Der mit einer Pistole bewaffnete Taxifahrer Horst G. (30) wollte zunächst auf eigene Faust in das Geschäft gehen, wartete dann aber auf das Eintreffen der Polizei. Wenige Minuten später war der erste Streifenwagen zur Stelle. Der Beifahrer sprang sofort heraus und stürmte mit gezogener Dienstwaffe in den Laden. Der unbekannte Amokläufer wollte gerade wieder einen Stapel Bücher auf die Straße werfen. Als er den Beamten, einen 24jährigen Polizeiobermeister der Funkstreife, entdeckte, ließ er die Bücher fallen und ging mit erhobener Axt auf den Ordnungshüter los. In wenigen Sekunden spielte sich nun das tödliche Drama ab: der Polizeibeamte rief dem Angreifer zu: „Hände hoch, ich schieße!“ Der Amokläufer reagierte nicht. Nur durch einen schnellen Sprung zur Seite rettete sich der Polizist vor der niedersausenden Axt, dann schoß er in schneller Folge viermal. Von drei Projektilen getroffen, stürzte der Unbekannte zu Boden. Der Polizeibeamte stürzte ins Freie und rief seinem Kollegen zu: „Ich habe schießen müssen. Hol schnell das BRK.“ Mit einem Sanka, begleitet von einem Notarzt, wurde Minuten später der Verletzte ins Krankenhaus gebracht, wo er sofort operiert wurde.

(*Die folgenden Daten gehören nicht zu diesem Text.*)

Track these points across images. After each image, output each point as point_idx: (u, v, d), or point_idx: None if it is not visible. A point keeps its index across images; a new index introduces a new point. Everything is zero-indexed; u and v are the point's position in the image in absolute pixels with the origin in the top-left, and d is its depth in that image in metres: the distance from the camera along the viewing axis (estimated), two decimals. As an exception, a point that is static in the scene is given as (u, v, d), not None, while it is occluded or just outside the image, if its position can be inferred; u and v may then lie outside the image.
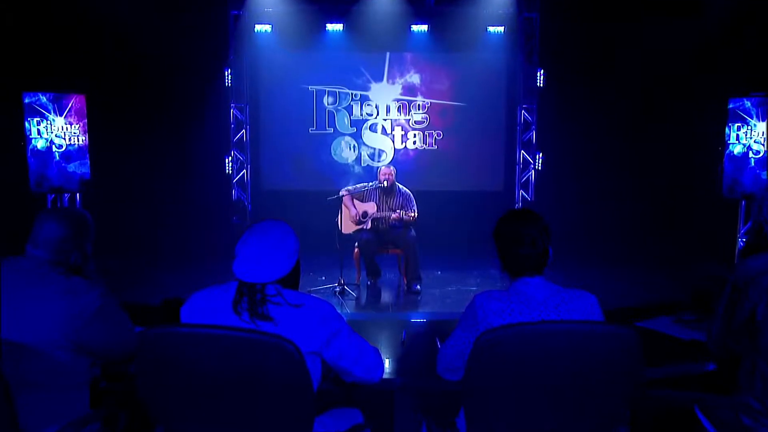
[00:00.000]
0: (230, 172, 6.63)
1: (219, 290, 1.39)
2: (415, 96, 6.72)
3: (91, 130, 5.06)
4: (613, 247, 5.91)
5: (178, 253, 5.69)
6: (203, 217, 6.20)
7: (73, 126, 4.93)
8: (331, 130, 6.76)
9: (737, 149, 4.99)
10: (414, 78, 6.69)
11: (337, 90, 6.68)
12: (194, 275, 4.94)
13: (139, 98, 5.93)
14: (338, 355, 1.39)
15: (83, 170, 4.99)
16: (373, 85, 6.69)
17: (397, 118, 6.73)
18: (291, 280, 1.43)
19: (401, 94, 6.70)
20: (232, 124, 6.66)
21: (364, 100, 6.70)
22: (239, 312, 1.33)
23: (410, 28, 6.51)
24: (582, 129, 6.13)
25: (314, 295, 1.43)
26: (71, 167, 4.91)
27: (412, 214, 4.37)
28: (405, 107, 6.72)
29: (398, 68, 6.70)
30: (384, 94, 6.70)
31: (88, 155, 5.01)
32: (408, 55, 6.67)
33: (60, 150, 4.88)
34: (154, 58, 5.78)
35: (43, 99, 4.83)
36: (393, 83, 6.70)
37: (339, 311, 1.42)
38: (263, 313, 1.32)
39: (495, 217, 1.58)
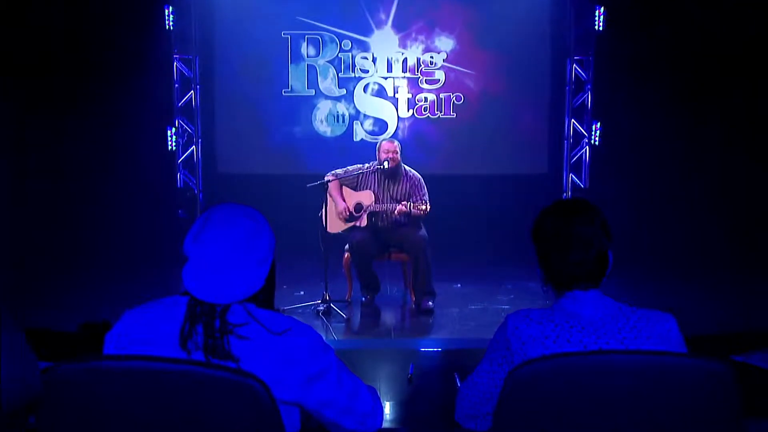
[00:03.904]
0: (174, 148, 6.63)
1: (159, 308, 1.38)
2: (434, 49, 6.70)
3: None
4: (698, 252, 5.89)
5: (102, 260, 5.69)
6: (137, 211, 6.19)
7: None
8: (312, 91, 6.75)
9: None
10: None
11: (319, 36, 6.67)
12: (124, 290, 4.94)
13: (43, 50, 5.88)
14: (322, 403, 1.38)
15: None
16: (373, 31, 6.66)
17: (402, 75, 6.72)
18: (263, 294, 1.42)
19: (423, 52, 6.67)
20: (176, 83, 6.64)
21: (357, 50, 6.68)
22: (189, 349, 1.31)
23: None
24: (656, 90, 6.10)
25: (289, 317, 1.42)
26: None
27: (423, 207, 4.37)
28: (415, 63, 6.69)
29: (405, 9, 6.64)
30: (387, 43, 6.68)
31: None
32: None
33: None
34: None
35: None
36: (401, 32, 6.65)
37: (325, 340, 1.41)
38: (221, 349, 1.30)
39: (535, 211, 1.58)
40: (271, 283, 1.46)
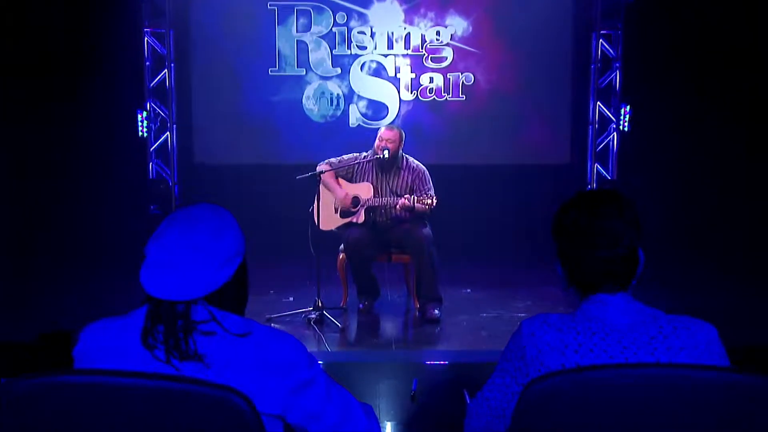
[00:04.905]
0: (145, 134, 6.63)
1: (122, 320, 1.41)
2: (442, 24, 6.70)
3: None
4: (741, 251, 5.89)
5: (65, 262, 5.70)
6: (104, 207, 6.20)
7: None
8: (303, 70, 6.75)
9: None
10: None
11: (310, 8, 6.66)
12: (88, 295, 4.96)
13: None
14: (308, 419, 1.41)
15: None
16: (373, 3, 6.64)
17: (405, 52, 6.71)
18: (232, 298, 1.44)
19: (430, 27, 6.67)
20: (148, 60, 6.65)
21: (354, 23, 6.67)
22: (151, 345, 1.33)
23: None
24: (693, 68, 6.09)
25: (274, 325, 1.43)
26: None
27: (429, 201, 4.37)
28: (421, 40, 6.67)
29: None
30: (389, 16, 6.66)
31: None
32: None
33: None
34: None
35: None
36: (406, 4, 6.63)
37: (313, 350, 1.42)
38: (187, 348, 1.32)
39: (556, 206, 1.58)
40: (241, 287, 1.48)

Einer der Schüsse aus der Polizeipistole hatte die Innenverkleidung des Schaufensters und die dicke Scheibe durchschlagen und war auf die Straße geflogen, genau an der Stelle, wo zu dieser Zeit oft viele Leute an der Haltestelle auf den Omnibus warten, Das Projektil wurde auf der anderen Seite der Kaiserstraße gefunden. Die Fahrbahn selbst glich einem Schlachtfeld. Die Polizei sperrte schließlich die Kaiserstraße mit Seilen ab, um zu verhindern, daß vielleicht Schaulustige Sexartikel, die der Amokläufer hinausgeworfen hatte, mit nach Hause nehmen. Ein Zeuge der Wahnsinnstat in dem Sex-Shop: „Der Kerl mit seiner Axt ging mit einem wahren Enthusiasmus zu Werke.“ Die Mordkommission vermutet, daß der Täter in einem Anfall moralischer Prüderie alles vernichten wollte, was mit Sex zu tun hat. In dem verwüsteten Geschäft fand die Polizei eine braune Lederaktentasche des Täters, in der er möglicherweise später erbeutetes Geld abtransportieren wollte. In unmittelbarer Nähe des Sex-Shops stellte außerdem die Polizei ein Damenfahrrad sicher, mit dem der Unbekannte wahrscheinlich zum Tatort gefahren war. Bis spät in die Nacht wurden im Polizeipräsidium Zeugen vernommen. Beamte der Mordkommission mußten auch Vorermittlungen gegen ihren Kollegen von der Funkstreife, den 24jährigen Polizeiobermeister, einleiten.